------ GIVEN ENTRIES

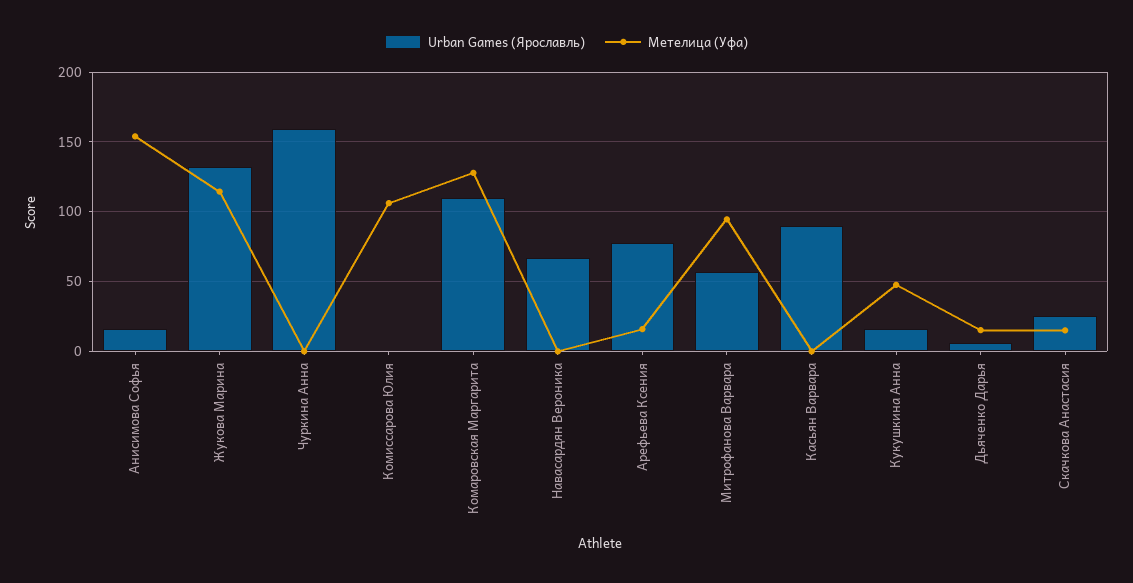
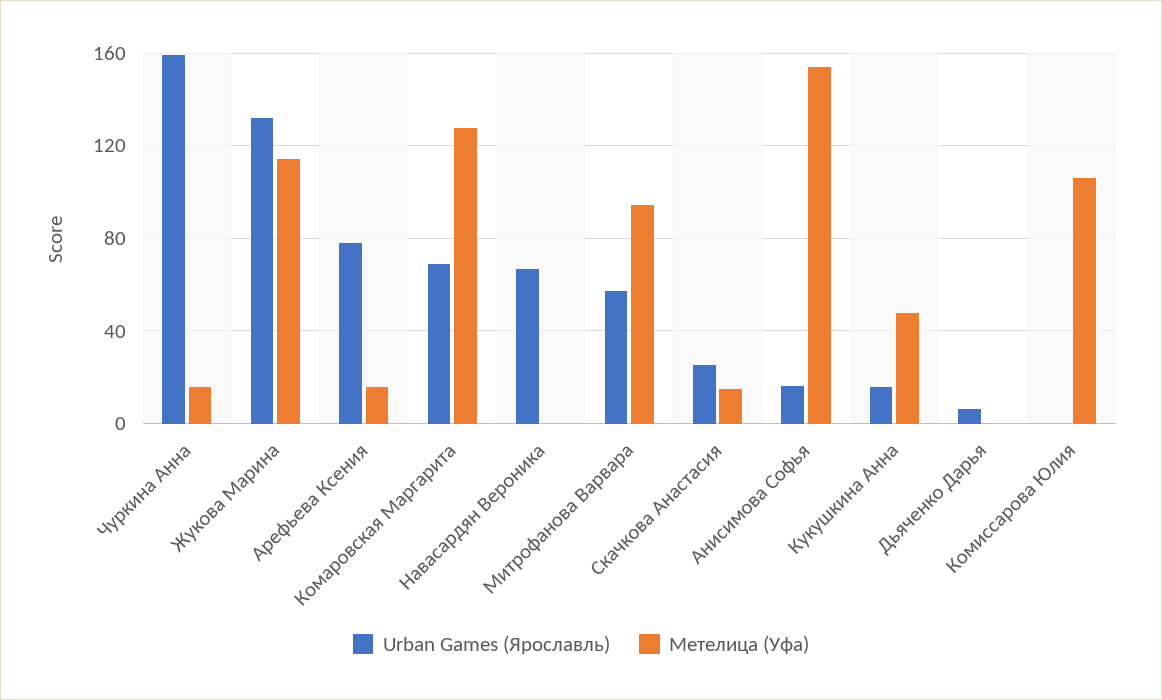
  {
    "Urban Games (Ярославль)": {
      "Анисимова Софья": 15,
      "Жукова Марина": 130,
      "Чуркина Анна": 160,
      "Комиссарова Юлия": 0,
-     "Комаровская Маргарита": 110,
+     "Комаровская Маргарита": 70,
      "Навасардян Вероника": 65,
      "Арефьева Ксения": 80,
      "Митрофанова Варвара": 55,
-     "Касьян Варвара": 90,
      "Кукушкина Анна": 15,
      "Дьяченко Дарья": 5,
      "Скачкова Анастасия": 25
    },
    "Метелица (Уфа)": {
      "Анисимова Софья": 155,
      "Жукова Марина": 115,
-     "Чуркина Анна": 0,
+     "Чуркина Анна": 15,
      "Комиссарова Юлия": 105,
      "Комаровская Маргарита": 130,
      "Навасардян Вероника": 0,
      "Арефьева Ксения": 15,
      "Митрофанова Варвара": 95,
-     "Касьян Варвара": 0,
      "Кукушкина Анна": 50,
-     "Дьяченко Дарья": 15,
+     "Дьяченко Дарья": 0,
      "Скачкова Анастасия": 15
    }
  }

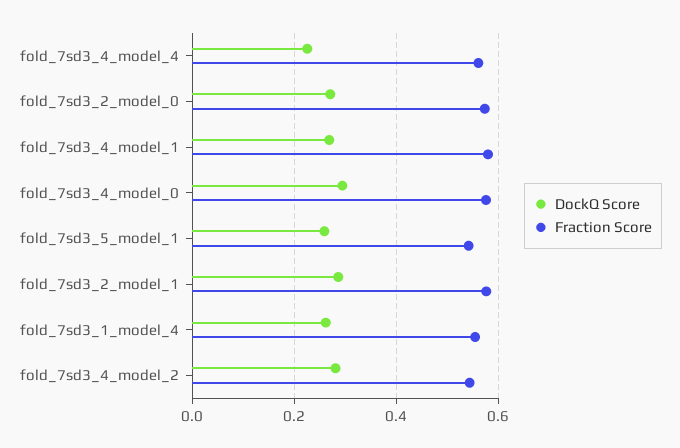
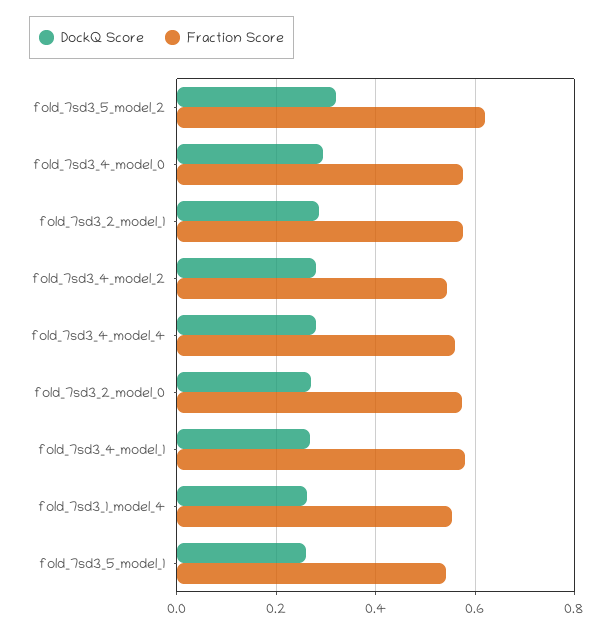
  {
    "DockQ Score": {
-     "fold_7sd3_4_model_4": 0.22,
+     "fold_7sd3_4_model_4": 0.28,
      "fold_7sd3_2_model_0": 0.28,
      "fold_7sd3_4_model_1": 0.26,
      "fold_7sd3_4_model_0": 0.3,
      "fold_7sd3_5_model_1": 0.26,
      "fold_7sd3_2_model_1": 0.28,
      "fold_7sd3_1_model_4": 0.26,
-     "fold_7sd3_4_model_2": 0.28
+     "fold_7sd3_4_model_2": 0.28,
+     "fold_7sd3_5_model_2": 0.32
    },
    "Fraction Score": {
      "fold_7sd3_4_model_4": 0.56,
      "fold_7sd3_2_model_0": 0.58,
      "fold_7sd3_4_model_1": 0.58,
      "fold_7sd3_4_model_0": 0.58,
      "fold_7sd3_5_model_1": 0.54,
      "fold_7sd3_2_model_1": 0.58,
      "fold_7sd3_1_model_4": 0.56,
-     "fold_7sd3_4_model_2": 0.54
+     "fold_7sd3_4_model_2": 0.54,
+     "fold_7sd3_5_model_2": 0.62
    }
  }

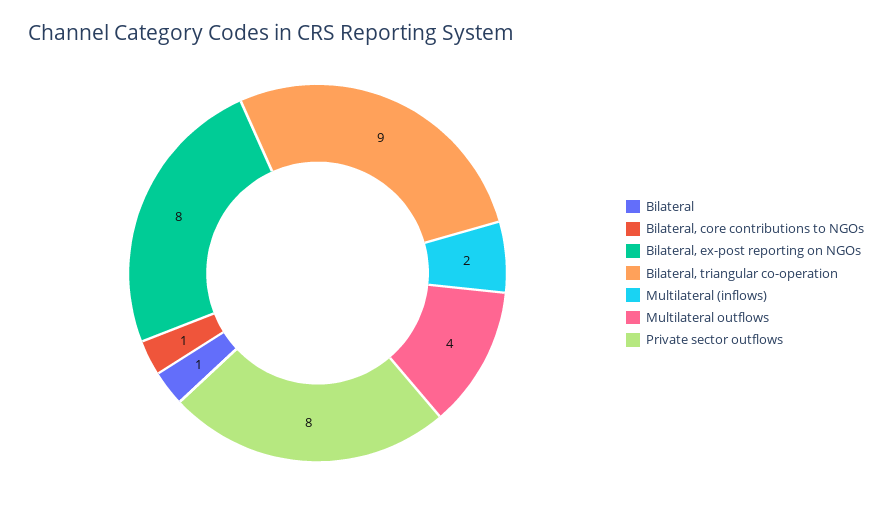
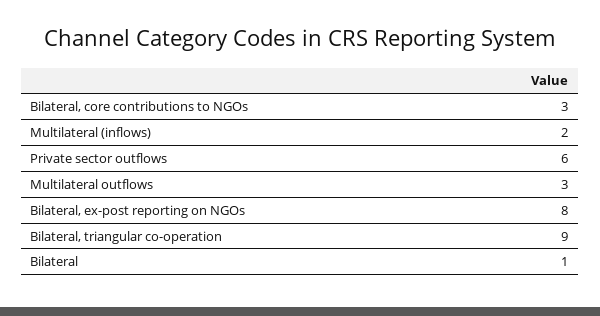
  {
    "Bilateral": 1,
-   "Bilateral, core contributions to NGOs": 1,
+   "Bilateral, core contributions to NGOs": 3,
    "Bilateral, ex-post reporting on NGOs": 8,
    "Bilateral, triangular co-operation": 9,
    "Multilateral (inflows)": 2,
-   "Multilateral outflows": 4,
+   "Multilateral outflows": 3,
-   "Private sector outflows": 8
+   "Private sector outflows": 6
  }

------------
------ GIVEN ENTRIES

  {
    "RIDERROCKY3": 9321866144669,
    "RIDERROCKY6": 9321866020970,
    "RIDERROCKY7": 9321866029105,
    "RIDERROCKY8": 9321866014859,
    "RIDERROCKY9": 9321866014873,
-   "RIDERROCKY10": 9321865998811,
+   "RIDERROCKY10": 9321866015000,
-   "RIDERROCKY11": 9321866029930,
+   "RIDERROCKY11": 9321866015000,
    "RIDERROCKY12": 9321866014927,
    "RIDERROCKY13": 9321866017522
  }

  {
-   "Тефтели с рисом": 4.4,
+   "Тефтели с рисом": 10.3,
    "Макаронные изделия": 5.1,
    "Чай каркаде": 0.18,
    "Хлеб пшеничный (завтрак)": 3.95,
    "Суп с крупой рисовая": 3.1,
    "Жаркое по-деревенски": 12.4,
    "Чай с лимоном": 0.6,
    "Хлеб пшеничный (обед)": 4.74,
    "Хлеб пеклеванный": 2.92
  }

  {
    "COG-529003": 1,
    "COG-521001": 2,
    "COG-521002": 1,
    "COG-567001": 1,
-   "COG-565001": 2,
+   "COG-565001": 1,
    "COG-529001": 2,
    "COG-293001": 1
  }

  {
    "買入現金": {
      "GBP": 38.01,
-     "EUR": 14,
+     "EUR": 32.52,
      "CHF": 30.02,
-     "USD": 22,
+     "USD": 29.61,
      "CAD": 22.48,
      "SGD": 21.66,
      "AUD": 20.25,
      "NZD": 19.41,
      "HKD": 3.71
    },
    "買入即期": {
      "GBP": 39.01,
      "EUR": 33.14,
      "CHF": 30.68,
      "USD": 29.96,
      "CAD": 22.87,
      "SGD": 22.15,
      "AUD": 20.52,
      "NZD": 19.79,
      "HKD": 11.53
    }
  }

------------

TASK GOAL: Each line above that includes "Анастасия" should be shown.

FINAL ANSWER:
      "Скачкова Анастасия": 25
      "Скачкова Анастасия": 15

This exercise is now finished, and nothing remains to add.